= Albuquerque Northwest Loop =

The Albuquerque Northwest Loop is a projected highway in New Mexico's Bernalillo and Sandoval counties. The road, which would be built in a rural area, is projected to connect U.S. Route 550 (US 550) near Rio Rancho to Interstate 40 (I-40) near the Rio Puerco (approximately 15 mi from central Albuquerque). It is mentioned in a transportation plan geared towards the year 2030 produced by the Mid-Region Council of Governments and would likely be funded by mostly private sources. The projected cost of the first phase of construction is $52,890,000, later stages are projected to amount to approximately $70,000,000. The two-lane highway would initially have a gravel surface; the 300 ft right-of-way could accommodate the expansion of the road into a freeway if needed due to future growth.

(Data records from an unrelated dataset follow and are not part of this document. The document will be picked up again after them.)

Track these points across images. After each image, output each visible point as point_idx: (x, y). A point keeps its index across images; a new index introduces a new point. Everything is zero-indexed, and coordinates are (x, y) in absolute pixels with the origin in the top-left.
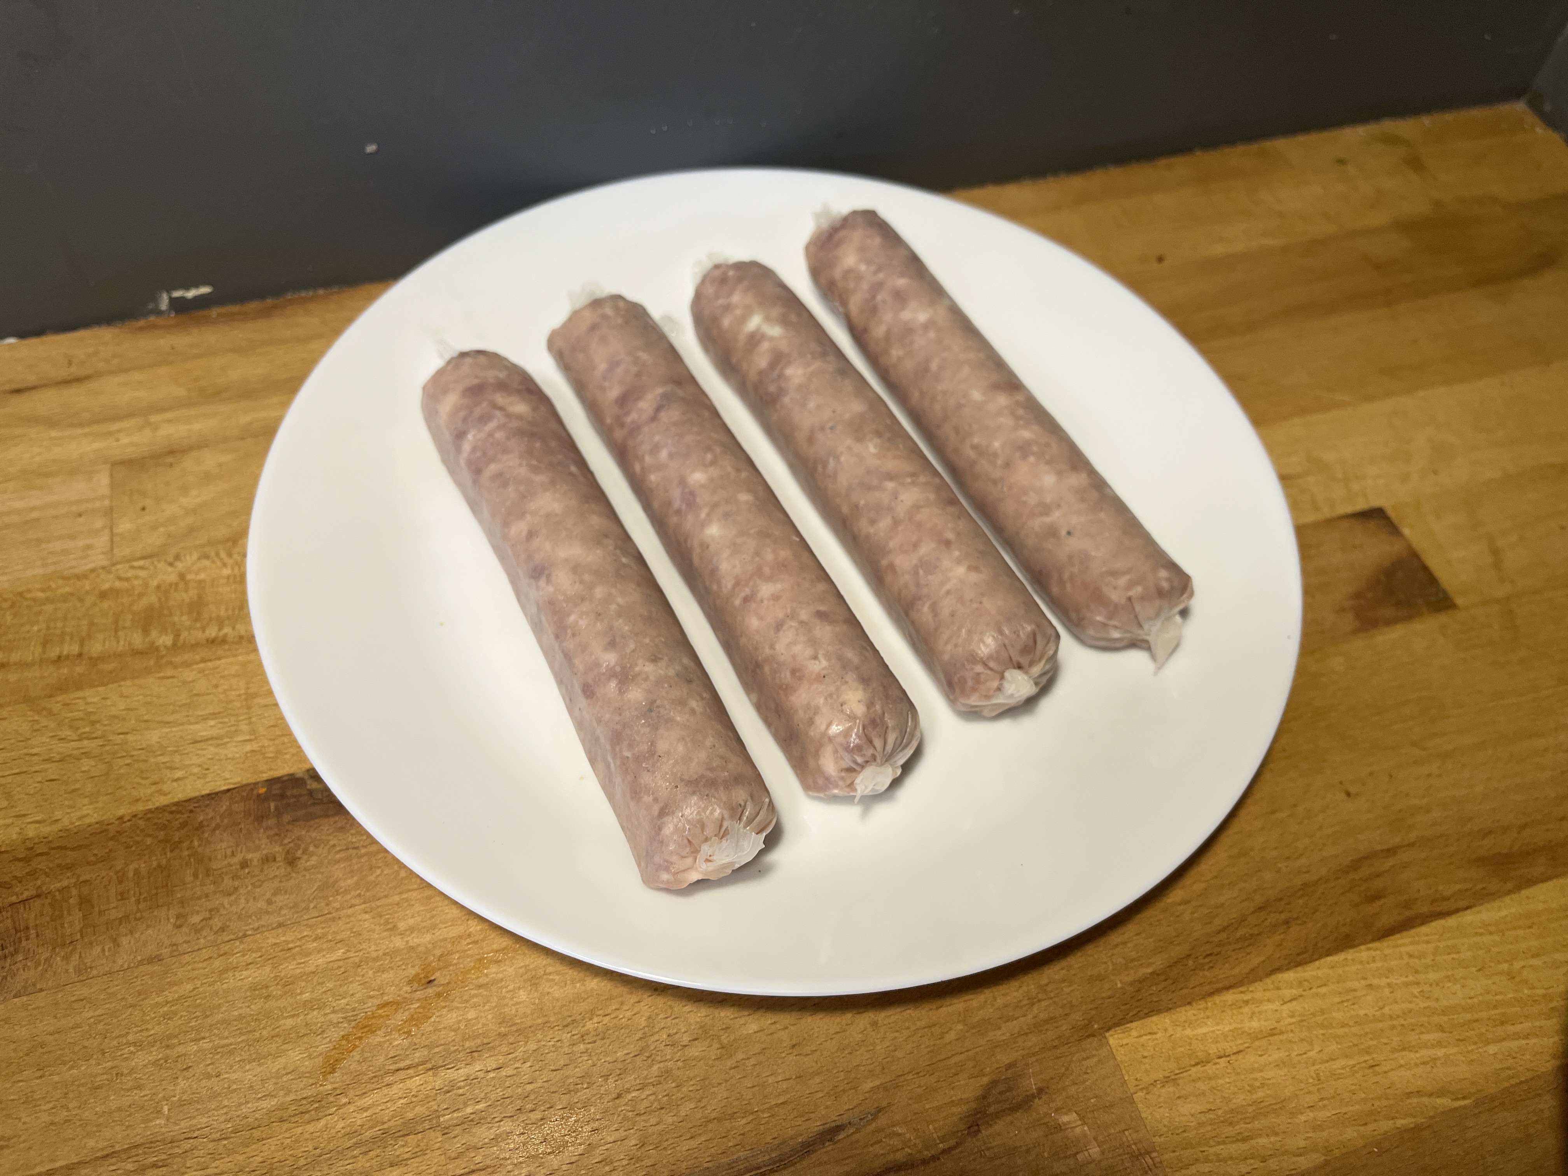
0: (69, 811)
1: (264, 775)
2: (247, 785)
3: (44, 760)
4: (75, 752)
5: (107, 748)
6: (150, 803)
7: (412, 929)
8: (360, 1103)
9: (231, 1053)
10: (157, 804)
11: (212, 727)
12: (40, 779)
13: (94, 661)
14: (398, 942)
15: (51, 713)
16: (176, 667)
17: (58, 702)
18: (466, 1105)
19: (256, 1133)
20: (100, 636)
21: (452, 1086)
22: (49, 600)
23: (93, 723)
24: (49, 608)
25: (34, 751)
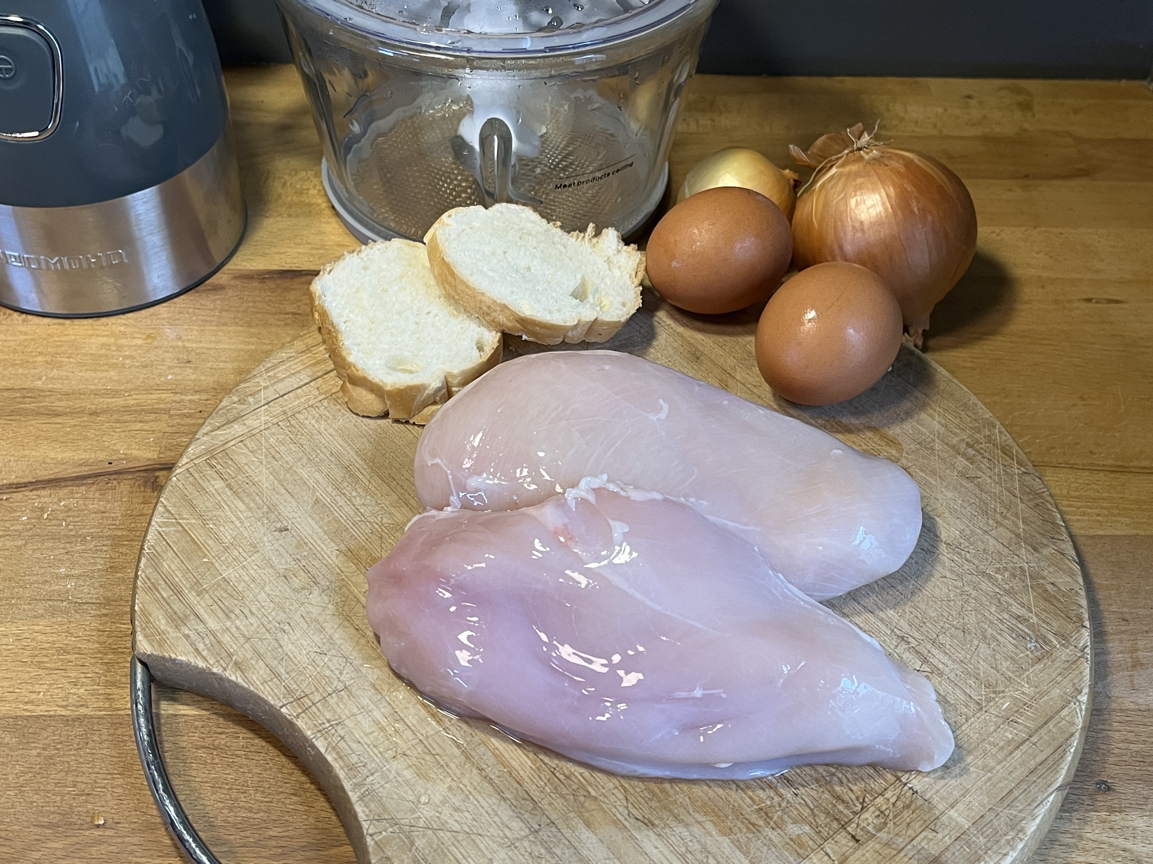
7: (189, 340)
8: (135, 396)
9: (83, 366)
14: (180, 343)
18: (185, 409)
19: (82, 396)
21: (182, 401)
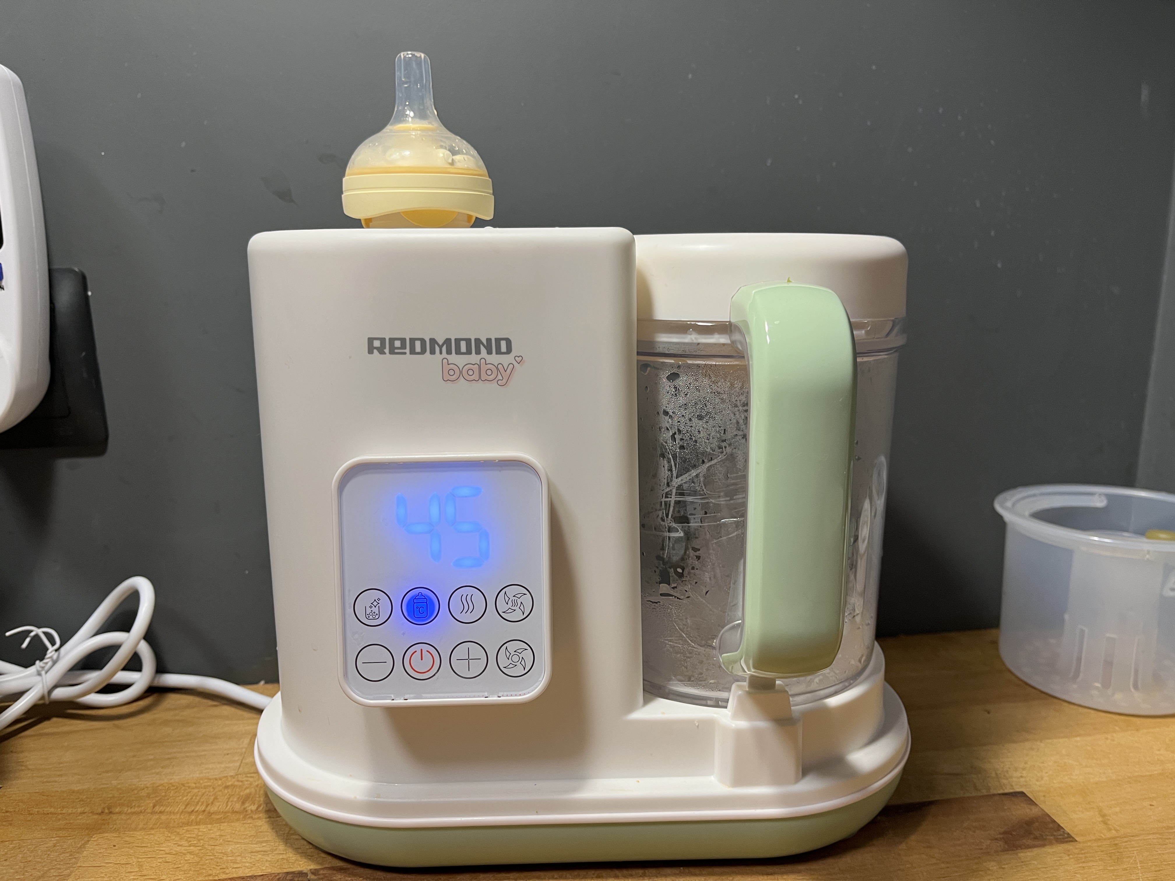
0: (171, 876)
1: (285, 870)
2: (274, 873)
3: (166, 853)
4: (184, 851)
5: (202, 851)
6: (216, 877)
10: (220, 878)
11: (263, 846)
12: (160, 861)
13: (210, 814)
15: (178, 833)
16: (253, 819)
17: (183, 829)
20: (218, 804)
22: (196, 787)
23: (199, 840)
24: (196, 790)
25: (162, 849)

The announcement of a federal environmental assessment concerning the 39 mi corridor reignited old controversies over the planned road. Some proponents of the road argue that it will ease traffic congestion in metropolitan Albuquerque and facilitate the economic development of the region, creating many jobs. Some opponents of the road argue that it would induce sprawl and that the inclusion of public money to develop the road would be an unfair subsidy to the developers who own the land around it. Some planners point out that traffic projections show that there is no need for the 300 ft right-of-way, which was given to Sandoval and Bernalillo counties in the early 1990s by the landowners, while backers claim that the road will nonetheless have to be built to serve the eventual development that is planned for the area.